-- Exercise --
Exactly how many lines in the data below contain the string "cancer"? Give that number and nothing else.

-- Input material --
•••••
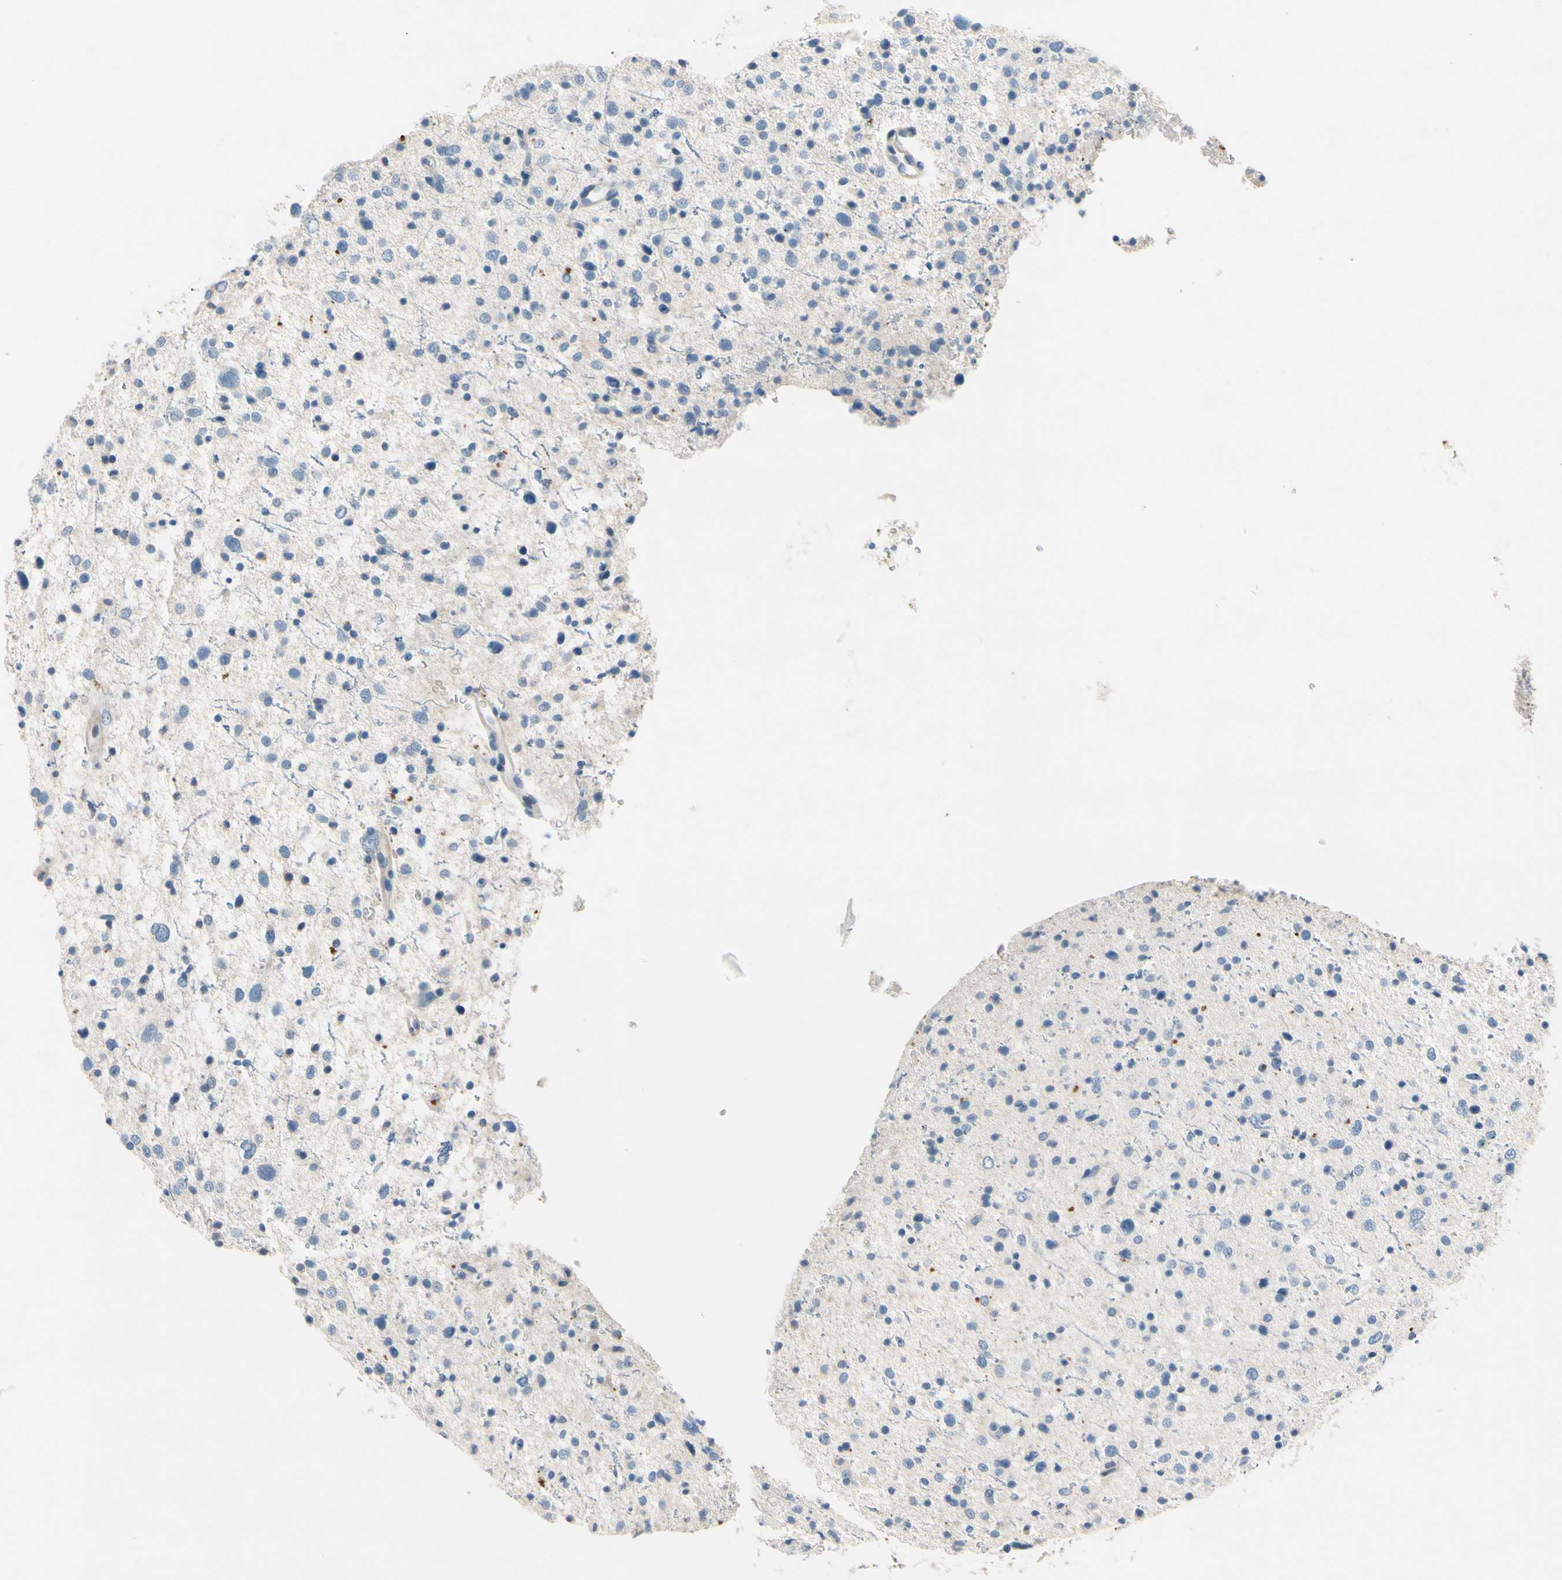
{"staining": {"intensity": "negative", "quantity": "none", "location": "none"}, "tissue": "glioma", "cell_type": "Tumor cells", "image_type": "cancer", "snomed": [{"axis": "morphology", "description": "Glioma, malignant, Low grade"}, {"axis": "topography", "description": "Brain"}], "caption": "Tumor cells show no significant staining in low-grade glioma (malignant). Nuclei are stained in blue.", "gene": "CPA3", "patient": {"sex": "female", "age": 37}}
•••••
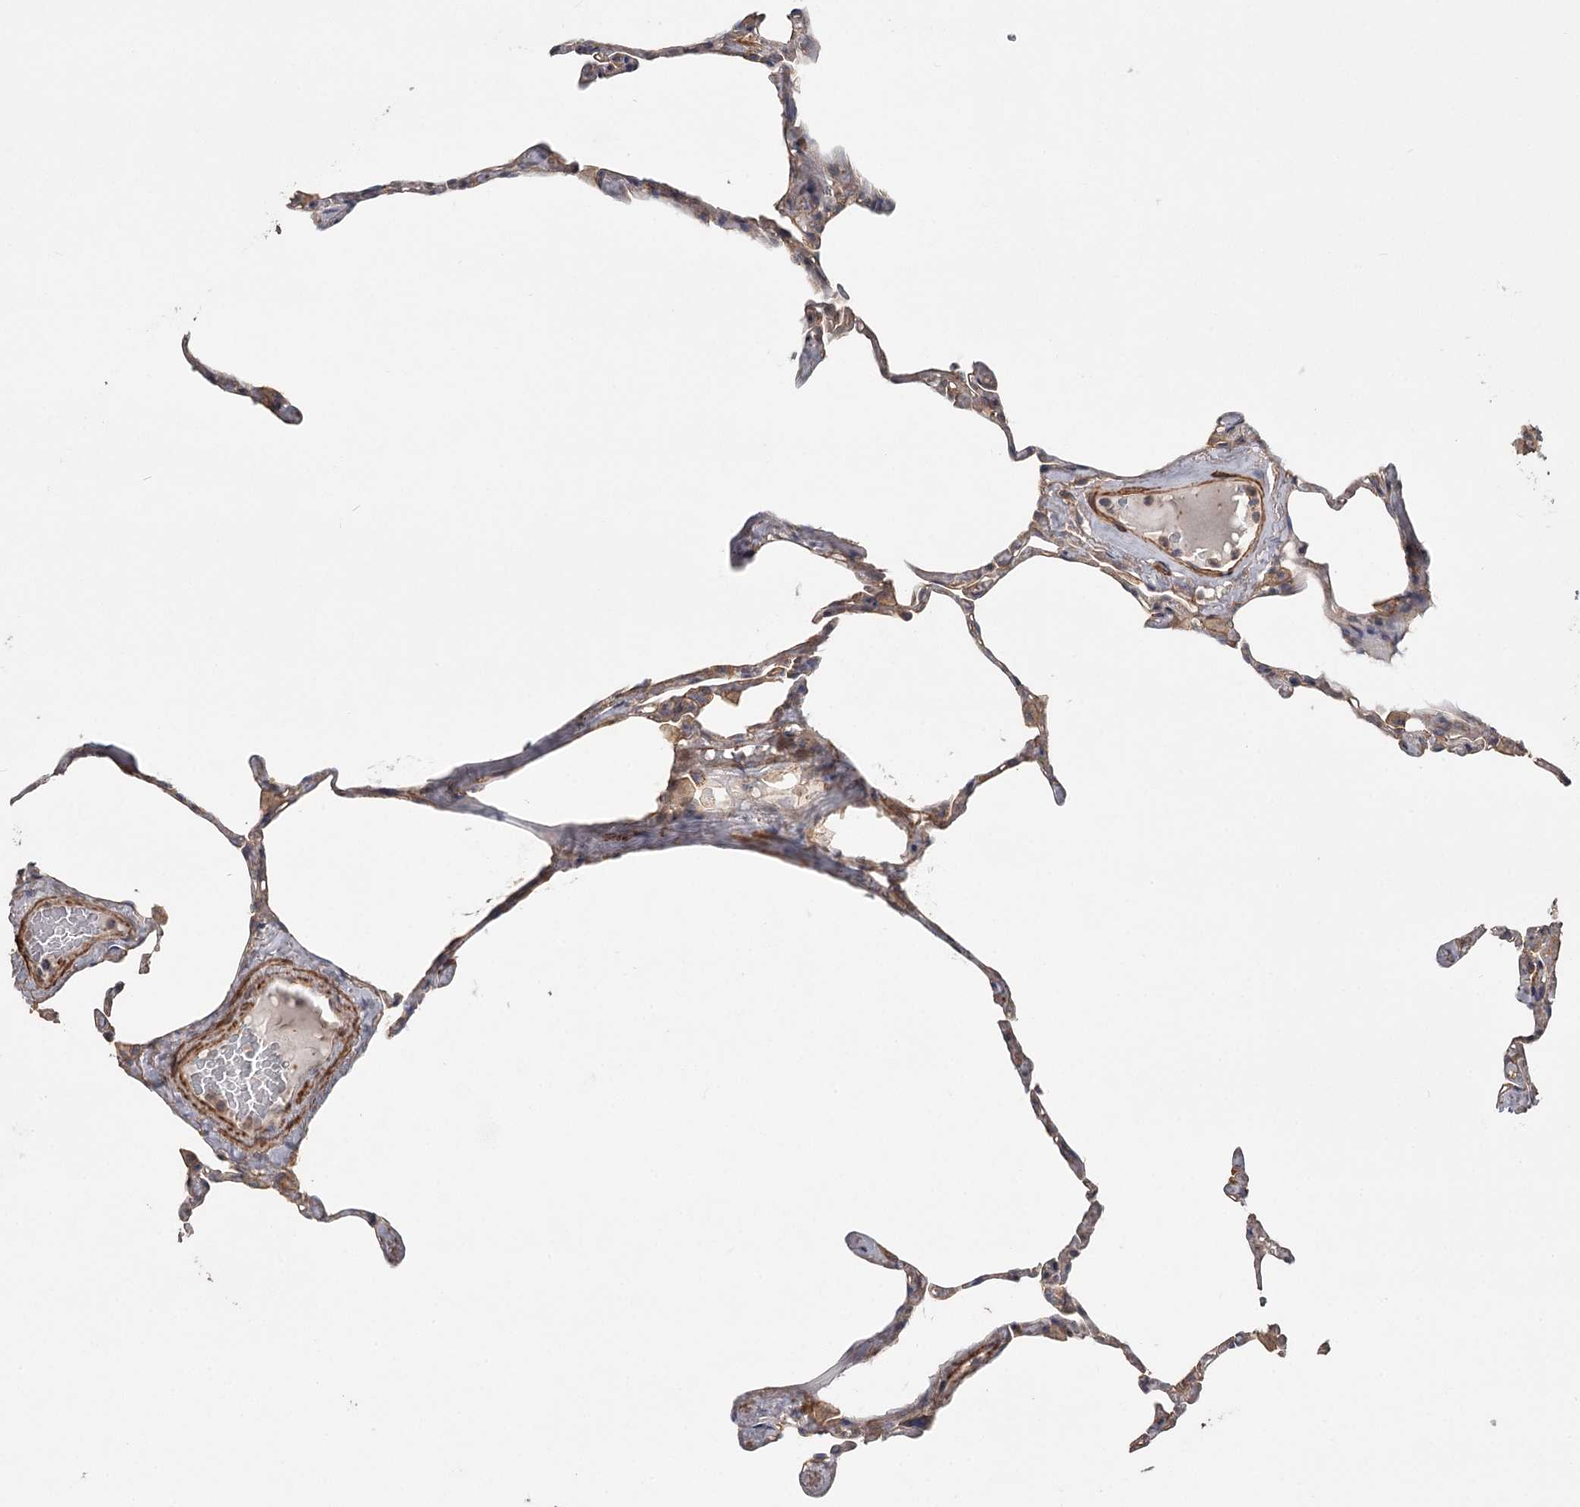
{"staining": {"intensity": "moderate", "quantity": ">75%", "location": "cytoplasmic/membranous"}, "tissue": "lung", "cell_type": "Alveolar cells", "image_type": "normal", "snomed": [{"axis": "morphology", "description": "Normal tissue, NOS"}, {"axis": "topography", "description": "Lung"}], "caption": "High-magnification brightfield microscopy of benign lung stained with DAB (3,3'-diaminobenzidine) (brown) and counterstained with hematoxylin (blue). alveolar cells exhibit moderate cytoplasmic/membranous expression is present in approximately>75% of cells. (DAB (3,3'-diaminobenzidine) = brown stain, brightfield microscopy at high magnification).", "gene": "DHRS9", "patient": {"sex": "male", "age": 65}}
•••••
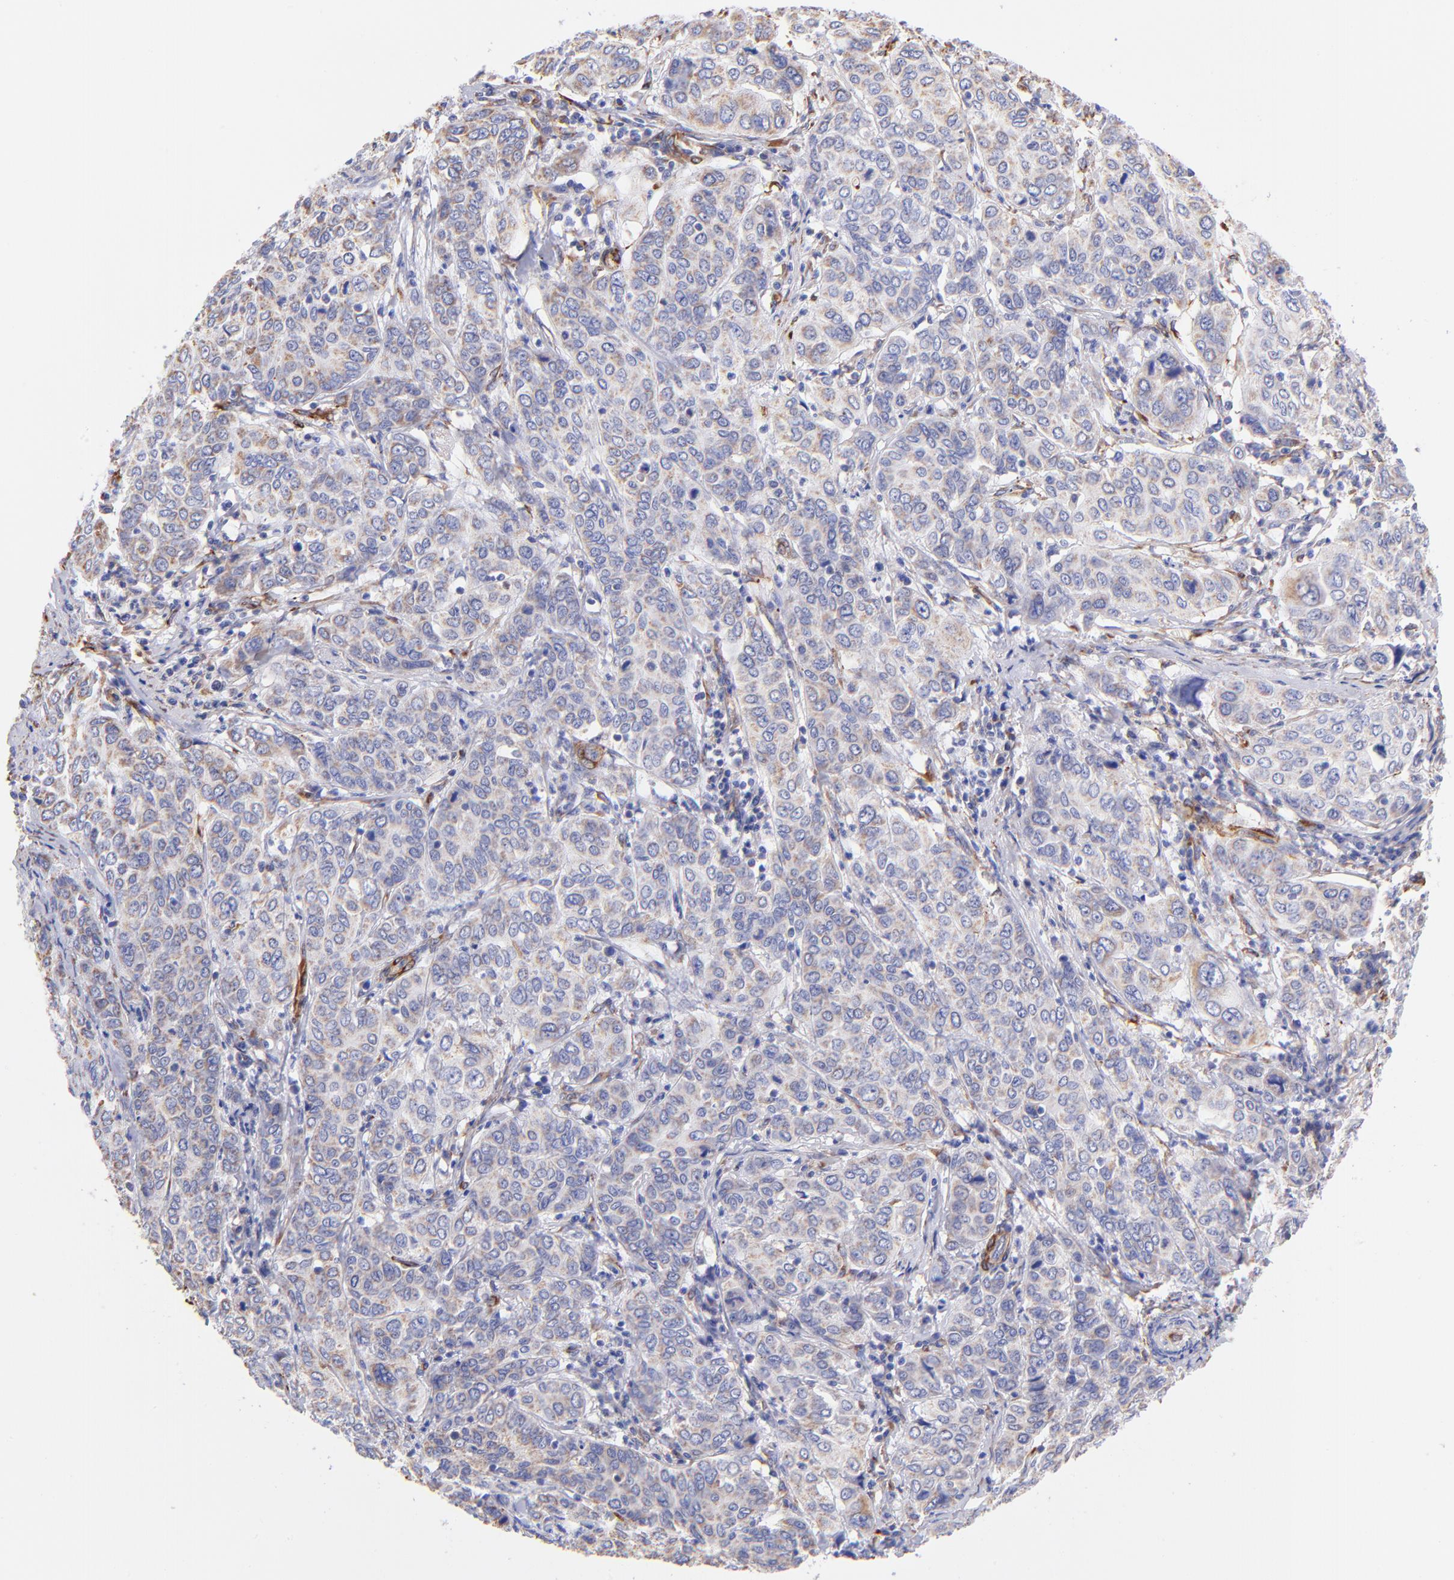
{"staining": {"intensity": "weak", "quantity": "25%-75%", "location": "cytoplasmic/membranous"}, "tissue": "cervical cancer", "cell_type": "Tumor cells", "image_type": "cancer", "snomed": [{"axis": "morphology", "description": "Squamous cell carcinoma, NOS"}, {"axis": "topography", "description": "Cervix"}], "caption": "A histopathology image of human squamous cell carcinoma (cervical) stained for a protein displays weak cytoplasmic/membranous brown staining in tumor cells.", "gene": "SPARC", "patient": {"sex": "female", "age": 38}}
•••••
-- Answer below --
2